(Supplied records)
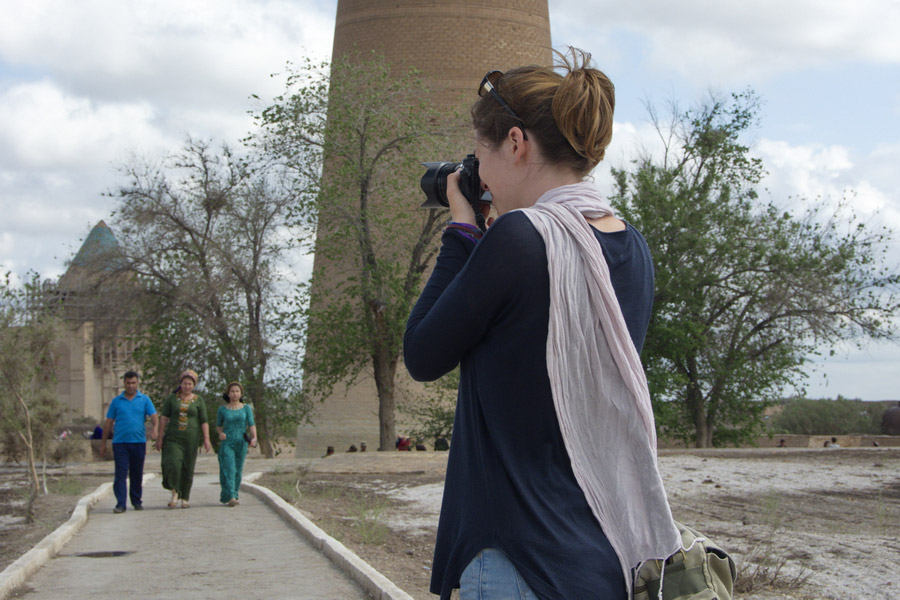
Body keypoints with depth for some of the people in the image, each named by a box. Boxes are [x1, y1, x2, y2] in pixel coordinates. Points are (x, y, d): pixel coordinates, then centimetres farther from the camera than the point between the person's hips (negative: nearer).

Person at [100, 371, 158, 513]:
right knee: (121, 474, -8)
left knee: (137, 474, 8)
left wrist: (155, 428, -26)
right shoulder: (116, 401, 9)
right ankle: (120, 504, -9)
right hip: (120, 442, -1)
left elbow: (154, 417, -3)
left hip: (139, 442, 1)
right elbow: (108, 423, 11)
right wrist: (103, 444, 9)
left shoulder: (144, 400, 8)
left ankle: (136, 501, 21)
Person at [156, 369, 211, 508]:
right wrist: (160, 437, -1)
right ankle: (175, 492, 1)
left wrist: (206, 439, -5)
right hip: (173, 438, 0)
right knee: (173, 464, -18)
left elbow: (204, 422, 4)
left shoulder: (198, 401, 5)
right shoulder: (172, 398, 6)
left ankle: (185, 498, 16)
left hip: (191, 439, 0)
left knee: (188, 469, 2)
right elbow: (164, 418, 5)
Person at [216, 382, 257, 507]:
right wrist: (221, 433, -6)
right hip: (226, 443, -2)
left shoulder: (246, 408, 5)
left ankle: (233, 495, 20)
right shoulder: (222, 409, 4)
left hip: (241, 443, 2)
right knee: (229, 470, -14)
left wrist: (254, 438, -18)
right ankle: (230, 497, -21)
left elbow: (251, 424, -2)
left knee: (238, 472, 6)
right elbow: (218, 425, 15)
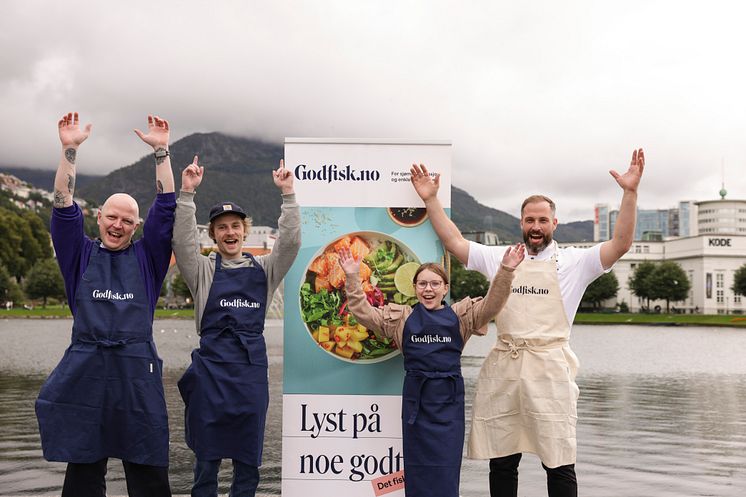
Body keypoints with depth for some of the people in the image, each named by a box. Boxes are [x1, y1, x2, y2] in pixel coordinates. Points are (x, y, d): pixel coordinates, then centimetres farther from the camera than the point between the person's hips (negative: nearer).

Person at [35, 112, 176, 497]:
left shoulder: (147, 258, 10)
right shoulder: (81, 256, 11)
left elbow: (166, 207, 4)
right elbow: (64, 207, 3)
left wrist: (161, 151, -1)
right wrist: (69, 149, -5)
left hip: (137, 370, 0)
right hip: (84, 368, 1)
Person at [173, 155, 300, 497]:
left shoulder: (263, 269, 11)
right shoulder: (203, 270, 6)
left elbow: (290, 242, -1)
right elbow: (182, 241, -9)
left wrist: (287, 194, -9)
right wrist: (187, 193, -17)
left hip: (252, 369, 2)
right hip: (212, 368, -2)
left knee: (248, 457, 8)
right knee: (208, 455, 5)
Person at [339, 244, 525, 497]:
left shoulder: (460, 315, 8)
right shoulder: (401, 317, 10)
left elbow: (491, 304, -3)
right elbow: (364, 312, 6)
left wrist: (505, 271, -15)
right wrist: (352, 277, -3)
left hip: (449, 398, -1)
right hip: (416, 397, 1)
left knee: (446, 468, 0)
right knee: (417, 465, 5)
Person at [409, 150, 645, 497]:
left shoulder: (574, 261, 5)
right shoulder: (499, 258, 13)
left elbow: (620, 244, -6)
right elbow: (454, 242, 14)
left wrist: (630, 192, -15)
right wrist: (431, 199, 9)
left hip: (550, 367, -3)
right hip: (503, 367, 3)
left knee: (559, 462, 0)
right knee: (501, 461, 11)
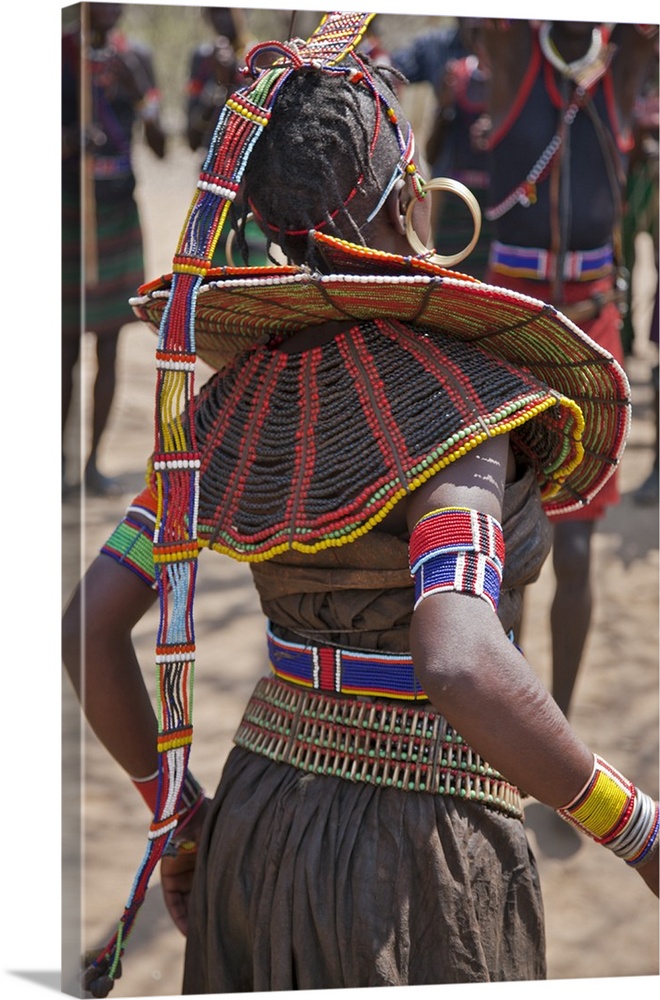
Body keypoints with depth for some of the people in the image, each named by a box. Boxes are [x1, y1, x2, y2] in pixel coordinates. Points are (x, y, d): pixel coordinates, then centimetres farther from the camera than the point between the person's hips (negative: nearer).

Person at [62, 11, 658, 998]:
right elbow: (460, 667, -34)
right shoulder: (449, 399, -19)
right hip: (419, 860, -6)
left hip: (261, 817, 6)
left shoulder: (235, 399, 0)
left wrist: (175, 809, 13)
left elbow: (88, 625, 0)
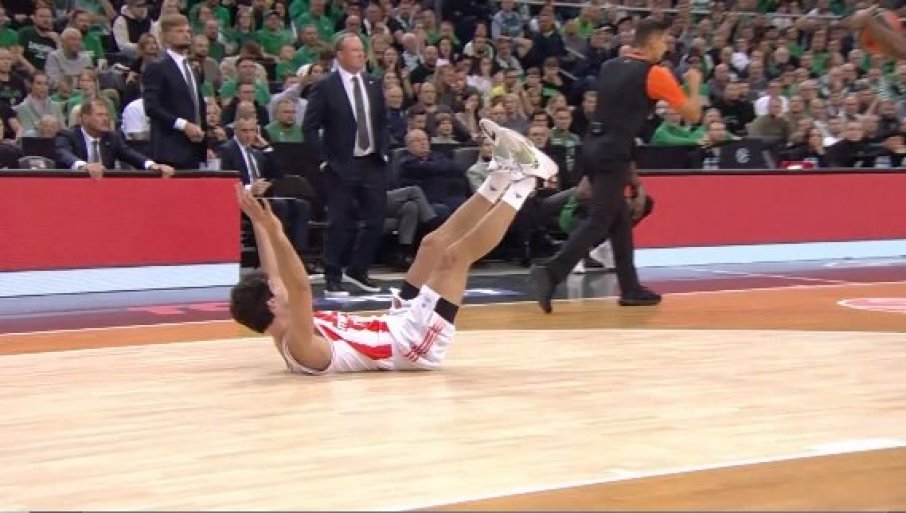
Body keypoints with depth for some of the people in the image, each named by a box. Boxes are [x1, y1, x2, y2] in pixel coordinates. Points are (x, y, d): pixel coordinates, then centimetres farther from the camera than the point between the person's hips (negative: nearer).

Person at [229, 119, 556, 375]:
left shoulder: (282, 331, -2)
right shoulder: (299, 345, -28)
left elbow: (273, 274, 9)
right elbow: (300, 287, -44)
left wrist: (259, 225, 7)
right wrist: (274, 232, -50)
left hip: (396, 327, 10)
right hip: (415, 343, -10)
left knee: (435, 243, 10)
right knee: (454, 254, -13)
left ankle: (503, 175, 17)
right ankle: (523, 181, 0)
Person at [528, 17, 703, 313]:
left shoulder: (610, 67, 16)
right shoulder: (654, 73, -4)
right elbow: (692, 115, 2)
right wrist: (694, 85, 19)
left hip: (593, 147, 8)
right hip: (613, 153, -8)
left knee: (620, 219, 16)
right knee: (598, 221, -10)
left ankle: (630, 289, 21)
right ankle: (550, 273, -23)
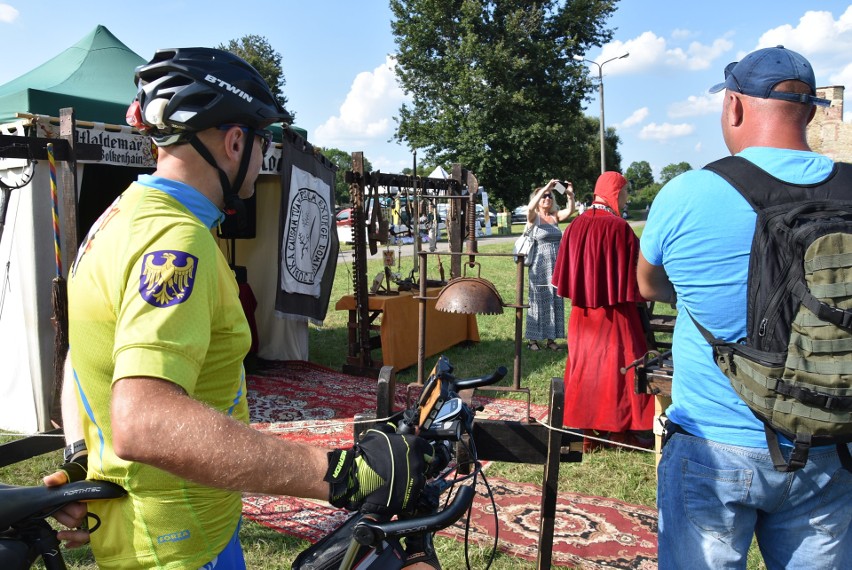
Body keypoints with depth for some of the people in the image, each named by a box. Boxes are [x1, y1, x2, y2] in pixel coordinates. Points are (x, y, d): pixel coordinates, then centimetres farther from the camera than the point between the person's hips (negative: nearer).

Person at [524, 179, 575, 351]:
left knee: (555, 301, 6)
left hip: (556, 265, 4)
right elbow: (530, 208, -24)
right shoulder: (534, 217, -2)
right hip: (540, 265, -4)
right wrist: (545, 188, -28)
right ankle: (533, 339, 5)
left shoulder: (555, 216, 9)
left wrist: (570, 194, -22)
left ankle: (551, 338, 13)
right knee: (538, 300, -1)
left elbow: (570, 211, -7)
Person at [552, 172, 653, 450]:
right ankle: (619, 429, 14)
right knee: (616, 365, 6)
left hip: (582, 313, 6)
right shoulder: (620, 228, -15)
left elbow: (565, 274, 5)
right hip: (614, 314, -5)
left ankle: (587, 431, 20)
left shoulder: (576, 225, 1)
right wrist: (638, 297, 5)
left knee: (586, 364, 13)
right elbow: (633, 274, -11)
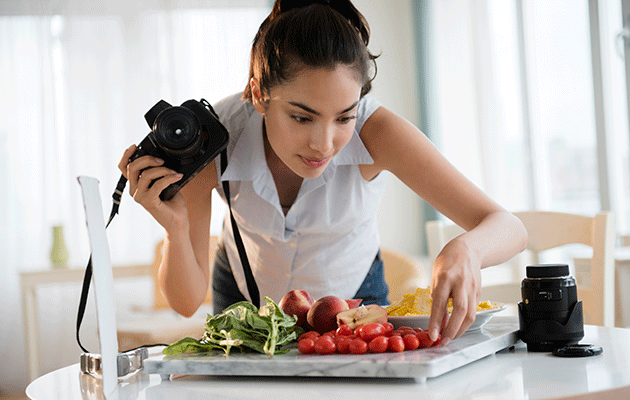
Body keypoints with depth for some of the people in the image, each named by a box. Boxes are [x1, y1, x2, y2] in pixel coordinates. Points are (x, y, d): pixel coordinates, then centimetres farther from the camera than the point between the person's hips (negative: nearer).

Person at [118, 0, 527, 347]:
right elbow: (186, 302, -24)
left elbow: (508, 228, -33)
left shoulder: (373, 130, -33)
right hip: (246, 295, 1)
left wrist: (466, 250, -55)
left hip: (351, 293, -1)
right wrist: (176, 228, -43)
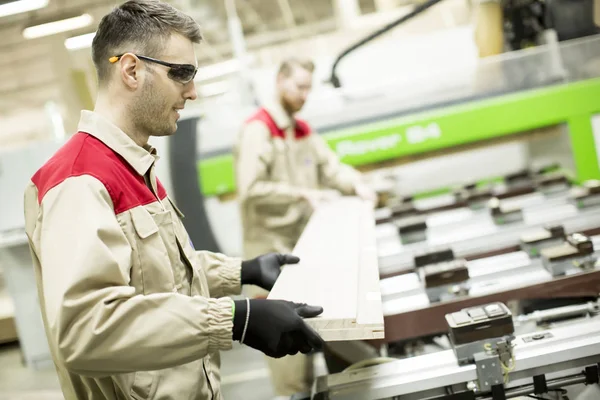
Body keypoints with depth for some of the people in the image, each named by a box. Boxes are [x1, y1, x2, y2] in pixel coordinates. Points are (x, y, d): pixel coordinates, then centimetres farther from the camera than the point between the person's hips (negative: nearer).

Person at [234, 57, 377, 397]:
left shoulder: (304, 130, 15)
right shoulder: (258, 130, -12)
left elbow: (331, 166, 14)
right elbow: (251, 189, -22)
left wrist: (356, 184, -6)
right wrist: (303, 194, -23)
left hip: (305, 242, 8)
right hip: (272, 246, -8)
(End Supplied records)
# [Exercise brief]
Extract the part of the data above that opens with the line containing "left elbow: (204, 422, 4)" and closes with the line containing "right elbow: (218, 425, 15)". Include both of those lines, and copy every line without changes.

# [Response box]
left elbow: (204, 422, 4)
left shoulder: (198, 401, 5)
right shoulder: (172, 398, 6)
left ankle: (185, 498, 16)
left hip: (191, 439, 0)
left knee: (188, 469, 2)
right elbow: (164, 418, 5)
Person at [216, 382, 257, 507]:
right wrist: (221, 433, -6)
right hip: (226, 443, -2)
left shoulder: (246, 408, 5)
left ankle: (233, 495, 20)
right shoulder: (222, 409, 4)
left hip: (241, 443, 2)
right knee: (229, 470, -14)
left wrist: (254, 438, -18)
right ankle: (230, 497, -21)
left elbow: (251, 424, -2)
left knee: (238, 472, 6)
right elbow: (218, 425, 15)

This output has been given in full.